WHAT YOU NEED TO DO:
1 – Please answer these from the passage on Excel formulas in defined names:
(a) What did none of the earlier approaches deal with?
(b) How is a formula in a Defined Name evaluated?
(c) Can a formula in a Defined Name be forced to evaluate as a non-array formula?
2 – Resume the passage on Excel formulas in defined names, picking up right after its final sentence.

SOURCE EXTRACT:
__________

The above approaches all work. But no one of them works for all circumstances by itself. And none of the approaches dealt with the stray space after the table’s last row. That’s not good enough. I want one compact formula that requires as little thought as possble that works for as many situations as possible. In researching and experimenting, I accidently stumbled on a quirk regarding formulas stored in names that makes overcoming these problems much simpler. Chip explains this quirk very well.

Defined Name Formulas And Array Formulas by Charles H. Pearson

If you use a formula in a Defined Name, that formula is evaluated as if it were an array formula. There is no way to force a formula in a Defined Name to be evaluated as a non-array formula.

__________

DATASET EXCERPT:

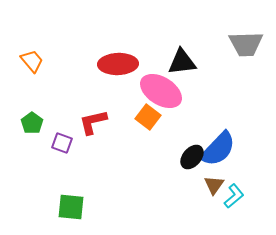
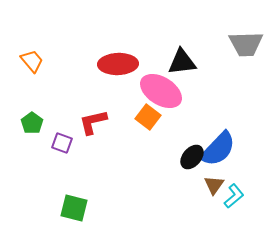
green square: moved 3 px right, 1 px down; rotated 8 degrees clockwise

__________

THE RESPONSES:
1 –
(a) The stray space after the table's last row.
(b) As if it were an array formula.
(c) No, there is no way to force that.

2 –
Brilliant! With this bit of knowledge, we can use logical functions that are insensitive to the type of data used (Numbers vs Characters). Here is an array formula that finds the last row in column A containing anything at all (NOTE! The curly brackets are the result of Shift-Ctrl-Enter. For more information on how to enter array formulas see Array Formulas by Charles H. Pearson).

{=MAX(IF($A:$A<>"", ROW($A:$A),0))}

Building on this, we can find the last row within the first four columns that contains anything at all, regardless of which column is longest.

{=MAX(IF($A:$D<>"", ROW($A:$A),0))}

Because logical operators in Excel return 0 for FALSE and 1 for TRUE, we can shorten the formula up a bit, if that’s your preference.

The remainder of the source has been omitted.